Конечно, Борьке было все равно, даже интересно, что делает эта не говорящая по–русски девчонка в русском ресторане на русской свадьбе. Оказалось, они из Черновцов – она и ее сидевшие тут же мама и папа, приехавшие еще раньше, чем Борька, в семидесятом. Но Карина, то есть Керен, хоть и понимала отдельные русские слова, разговаривать по–русски отказывалась напрочь. Представляете реакцию родителей незамужней барышни двадцати шести лет из Черновцов при виде потенциального московского жениха, пусть даже лет на десять постарше? Во–во! И не надо думать, что в ресторане средиземноморского города Нетании после четверти века израильской жизни все по–другому. Говорили они на иврите: Керен и ее родившийся в Израиле младший брат – очень чисто, Борька – почти без акцента, ее родители – просто ужасно, короче, та еще компания. Они так и просидели весь вечер впятером. Керен совсем не была красавицей – подростковая, скорее даже мальчишеская фигурка, с узкими бедрами, узкими плечиками, рост под метр семьдесят. Веснушки, светлые рыжеватые вьющиеся волосы и слегка приплюснутый носик. Родители – фармацевты, дочь тоже пошла по их стопам. Родители, поднапрягшись, открыли свою аптеку в Ашдоде, ориентируясь, в основном, на русского потребителя, а Керен – типичная израильская businesswomаn, молодая восходящая звезда мультифарма, помешанная на fitness[37] и правильном питании, взирающая на поданные в русском ресторане кушанья примерно как Миклухо–Маклай на угощение туземцев. Барух Берк, слегка начинающий лысеть, но все еще угловатый, метр восемьдесят три (sixfeetsharp[38], как он любил говорить), начальник отдела экплуатации известной американской фирмы, которая inside[39] в каждом компьютере, единственная проблема которого – таскаться ежедневно из Раананы в Иерусалим.

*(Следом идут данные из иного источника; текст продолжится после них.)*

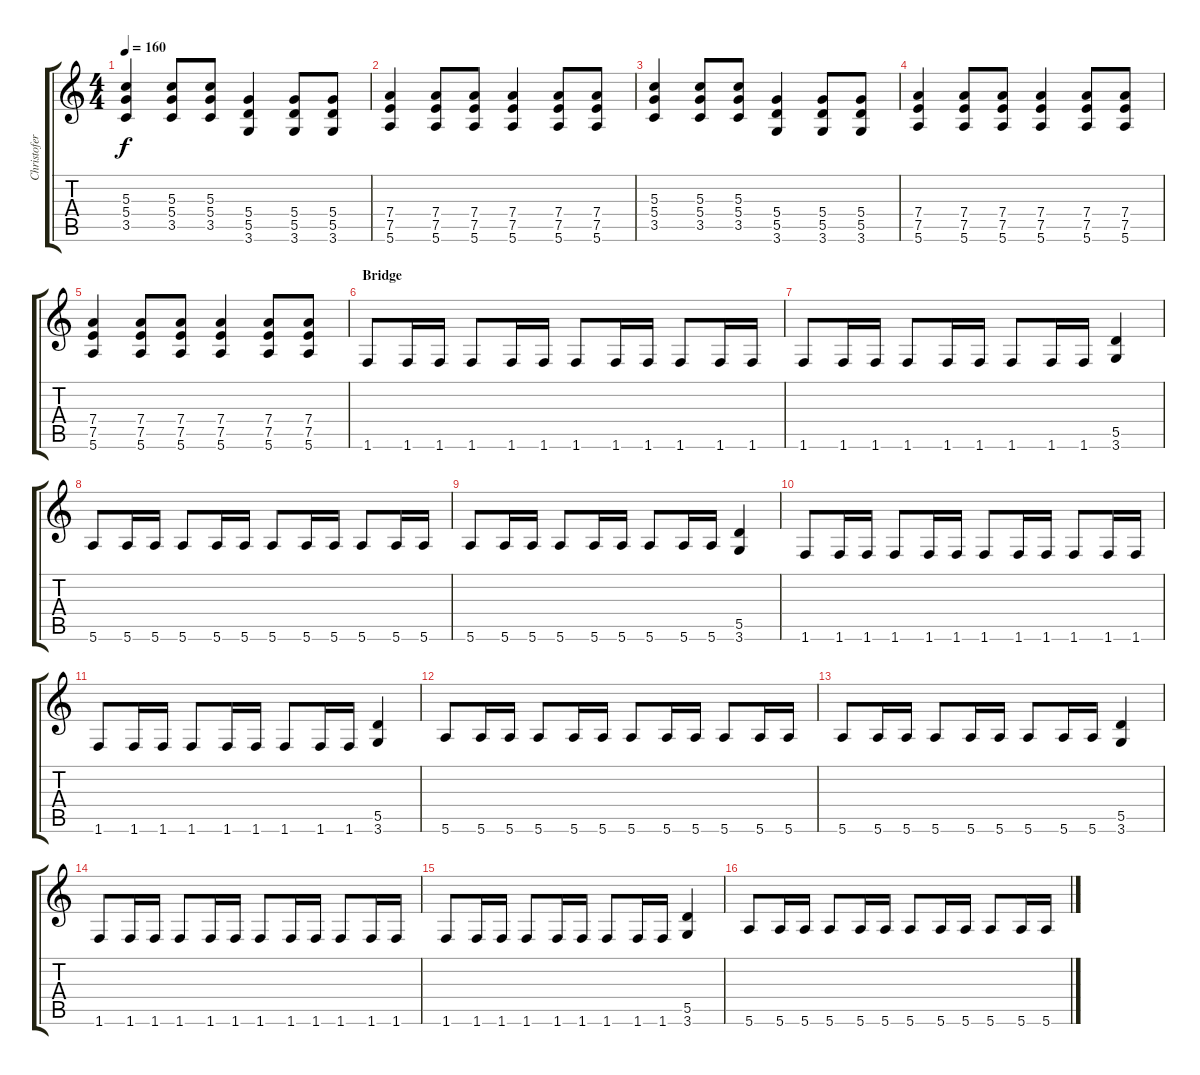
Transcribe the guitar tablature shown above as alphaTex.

\track ("Christofer Johnsson" "Christofer") {instrument distortionguitar}
\staff {score tabs}
\tuning (E4 B3 G3 D3 A2 E2) {hide}
\ts (4 4)
\tempo 160
\clef g2
\ks c
(5.3 5.4 3.5).4{dy f} (5.3 5.4 3.5).8 (5.3 5.4 3.5).8 (5.4 5.5 3.6).4 (5.4 5.5 3.6).8 (5.4 5.5 3.6).8 |
(7.4 7.5 5.6).4 (7.4 7.5 5.6).8 (7.4 7.5 5.6).8 (7.4 7.5 5.6).4 (7.4 7.5 5.6).8 (7.4 7.5 5.6).8 |
(5.3 5.4 3.5).4 (5.3 5.4 3.5).8 (5.3 5.4 3.5).8 (5.4 5.5 3.6).4 (5.4 5.5 3.6).8 (5.4 5.5 3.6).8 |
(7.4 7.5 5.6).4 (7.4 7.5 5.6).8 (7.4 7.5 5.6).8 (7.4 7.5 5.6).4 (7.4 7.5 5.6).8 (7.4 7.5 5.6).8 |
(7.4 7.5 5.6).4 (7.4 7.5 5.6).8 (7.4 7.5 5.6).8 (7.4 7.5 5.6).4 (7.4 7.5 5.6).8 (7.4 7.5 5.6).8 |
\section ("" "Bridge")
1.6.8{volume 13 balance 0 instrument distortionguitar} 1.6.16 1.6.16 1.6.8 1.6.16 1.6.16 1.6.8 1.6.16 1.6.16 1.6.8 1.6.16 1.6.16 |
1.6.8 1.6.16 1.6.16 1.6.8 1.6.16 1.6.16 1.6.8 1.6.16 1.6.16 (5.5 3.6).4 |
5.6.8 5.6.16 5.6.16 5.6.8 5.6.16 5.6.16 5.6.8 5.6.16 5.6.16 5.6.8 5.6.16 5.6.16 |
5.6.8 5.6.16 5.6.16 5.6.8 5.6.16 5.6.16 5.6.8 5.6.16 5.6.16 (5.5 3.6).4 |
1.6.8 1.6.16 1.6.16 1.6.8 1.6.16 1.6.16 1.6.8 1.6.16 1.6.16 1.6.8 1.6.16 1.6.16 |
1.6.8 1.6.16 1.6.16 1.6.8 1.6.16 1.6.16 1.6.8 1.6.16 1.6.16 (5.5 3.6).4 |
5.6.8 5.6.16 5.6.16 5.6.8 5.6.16 5.6.16 5.6.8 5.6.16 5.6.16 5.6.8 5.6.16 5.6.16 |
5.6.8 5.6.16 5.6.16 5.6.8 5.6.16 5.6.16 5.6.8 5.6.16 5.6.16 (5.5 3.6).4 |
1.6.8 1.6.16 1.6.16 1.6.8 1.6.16 1.6.16 1.6.8 1.6.16 1.6.16 1.6.8 1.6.16 1.6.16 |
1.6.8 1.6.16 1.6.16 1.6.8 1.6.16 1.6.16 1.6.8 1.6.16 1.6.16 (5.5 3.6).4 |
5.6.8 5.6.16 5.6.16 5.6.8 5.6.16 5.6.16 5.6.8 5.6.16 5.6.16 5.6.8 5.6.16 5.6.16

В восемьдесят четвертом инфляция съела его ссуду на дом, а к концу восьмидесятых он вдруг понял, что тратит меньше, чем получает. В начале девяностых девки на него буквально бросались: неженатый мужик чуть за тридцать, с собственным домом, "престижной" работой, бабками и большой ялдой. Баруху за последние годы надоели девки из России, пардон, со всего интернационального пространства СНГ, видевшие в нем всего лишь толстый кошелек с ялдой, неприкрыто желавшие обустроенности и материального благополучия в новой стране. С детьми и без, завидев его служебную машину, с логотипом inside, все девки были его, как в известном анекдоте.